Una fiesta VIP que terminó en templo del rock
Dicen que las mejores jams suceden en garitos llenos de humo y desconocidos. Mal. La que se ha llevado la palma tuvo lugar entre corbatas, copazos y azafatas sonrientes en el Capitol Theatre de Port Chester (Nueva York). Todo muy corporate, hasta que saltó la sorpresa: una banda improvisada, The Dirty Bats, que reunió a Slash y Duff McKagan (el alma de los auténticos Guns N’ Roses), con Chad Smith de los Red Hot y el productor del momento, Andrew Watt. No era un line up de festival, era un “jugueteo” entre leyendas. En pleno diciembre, frente a un público de gente que cobra más en bonus que tú en un año.
Y en ese escenario de industria y noche navideña, la voz cálida de Bruno Mars se transformó en un rugido inesperado. El hawainano cambió el funk por la distorsión para atacar nada menos que Smells Like Teen Spirit. ¿Quién lo vio venir? Ni los más locos. Y ojo, que no se quedó ahí: cayeron versiones de Led Zeppelin, The Police y hasta el mismísimo Michael Jackson.
Una lista de invitados digna del Monte Olimpo rockero
No hablamos de que se suba el típico primo borracho. No. Por el micrófono desfilaron Anthony Kiedis (en plena forma, sin rastas y desafiante), Eddie Vedder (el chamán moderno del grunge), la incansable Brandi Carlile y ese vendaval juvenil llamado Yungblud. Nada menos que 24 temas cayeron sobre los oídos hambrientos de una élite que, seguro, nunca soñó con poguear en un cóctel de oficina. Irónico y brutal.
¿Revival o herejía? ¿Qué tramaban los grandes?
El “porqué” de este sarao esconde más de una pista de por dónde va el mundillo. Por un lado, Guns N’ Roses vuelve a la carretera y mete miedo: dos fechas ya marcadas en París y una reserva de temazos inéditos calentando en el horno (aunque Axl aún guarde el disco bajo llave).
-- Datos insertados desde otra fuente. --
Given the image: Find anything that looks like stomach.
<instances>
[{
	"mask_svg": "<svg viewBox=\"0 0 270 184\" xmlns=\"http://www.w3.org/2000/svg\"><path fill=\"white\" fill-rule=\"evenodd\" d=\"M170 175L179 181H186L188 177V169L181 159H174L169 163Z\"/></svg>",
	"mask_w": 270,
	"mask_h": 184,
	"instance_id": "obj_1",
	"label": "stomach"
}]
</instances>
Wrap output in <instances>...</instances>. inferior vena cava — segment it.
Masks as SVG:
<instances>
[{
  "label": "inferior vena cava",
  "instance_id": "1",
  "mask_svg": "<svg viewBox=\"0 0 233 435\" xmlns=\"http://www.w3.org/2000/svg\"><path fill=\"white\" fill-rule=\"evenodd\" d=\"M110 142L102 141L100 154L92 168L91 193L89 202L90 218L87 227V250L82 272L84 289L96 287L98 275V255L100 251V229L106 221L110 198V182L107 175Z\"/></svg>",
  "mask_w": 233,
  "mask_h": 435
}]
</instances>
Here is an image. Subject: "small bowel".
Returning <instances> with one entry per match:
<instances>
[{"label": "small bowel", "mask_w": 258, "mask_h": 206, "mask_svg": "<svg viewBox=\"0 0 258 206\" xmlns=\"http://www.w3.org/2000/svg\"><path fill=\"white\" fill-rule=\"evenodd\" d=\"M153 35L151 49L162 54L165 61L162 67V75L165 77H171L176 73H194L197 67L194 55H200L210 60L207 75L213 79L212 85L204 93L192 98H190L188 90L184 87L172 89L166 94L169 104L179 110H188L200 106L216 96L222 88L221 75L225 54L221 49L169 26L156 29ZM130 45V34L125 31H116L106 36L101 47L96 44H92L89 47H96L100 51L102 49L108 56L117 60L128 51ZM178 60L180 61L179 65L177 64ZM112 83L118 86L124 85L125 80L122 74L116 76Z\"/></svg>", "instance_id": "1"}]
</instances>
Slash y Duff ni se despeinan: la máquina sigue, siempre aceitada. Del lado Red Hot, Flea se marca un viraje al jazz (¿gamberrada, genialidad, ambas?) y Kiedis se niega a bajar del tren. Eddie Vedder sigue a lo suyo, moviéndose entre lo solista y el universo Pearl Jam. Que nadie dude: estos tíos no dejan que la edad les apague la sonrisa ni el ansia de escenario.
Las redes arden: el vídeo que nadie te contó
Porque en la era de los móviles omnipresentes, nada es secreto. Orlando Bloom, sí, el actor de mirada intensa y espada fácil, no pudo fijarse en otra cosa y grabó la escena. Y pum: Instagram explota, los fans lloran, y los haters… bien, los haters se revuelven como gatos.
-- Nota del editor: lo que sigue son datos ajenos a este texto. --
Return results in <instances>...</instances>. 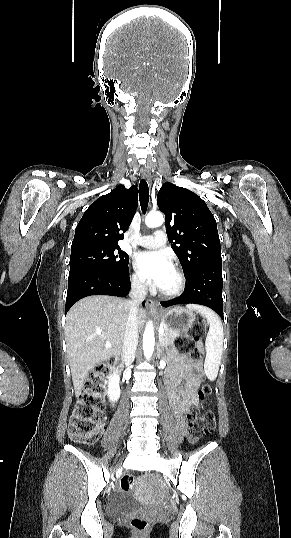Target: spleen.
<instances>
[{
  "mask_svg": "<svg viewBox=\"0 0 291 538\" xmlns=\"http://www.w3.org/2000/svg\"><path fill=\"white\" fill-rule=\"evenodd\" d=\"M186 307L202 314L210 326L205 340L206 358L204 368L207 377L214 381L218 375L223 350L222 323L218 316L205 306L189 304Z\"/></svg>",
  "mask_w": 291,
  "mask_h": 538,
  "instance_id": "spleen-1",
  "label": "spleen"
}]
</instances>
El espectáculo no es solo visual, no. En el aire se mezcla el sudor de guitarristas entregados y ese olorcillo a whisky bueno y perfume caro. Los gritos, los coros improvisados y la incredulidad se sienten como si estuvieras allí cargando el vaso, temblando de emoción. ¿Pecado o milagro, esto que han hecho con Nirvana? La respuesta va al pecho, directamente, como los primeros acordes de Teen Spirit en unas manos inesperadas. Ojalá más noches así, aunque nos dejen descolocados y con la cabeza hecha un lío.
¿El futuro? El rock nunca duerme. Solo muta
Mientras unos se aferran a la nostalgia y lloran por lo que “era sagrado”, las bandas legendarias se mezclan con los nombres que escalan hoy y ponen la escena patas arriba. ¿El show del Capitol? Una locura, sí, pero también la mejor declaración de intenciones: no hay muros en el rock, solo riffs que atraviesan generaciones. O te adaptas o te haces polvo en tu vinilo polvoriento.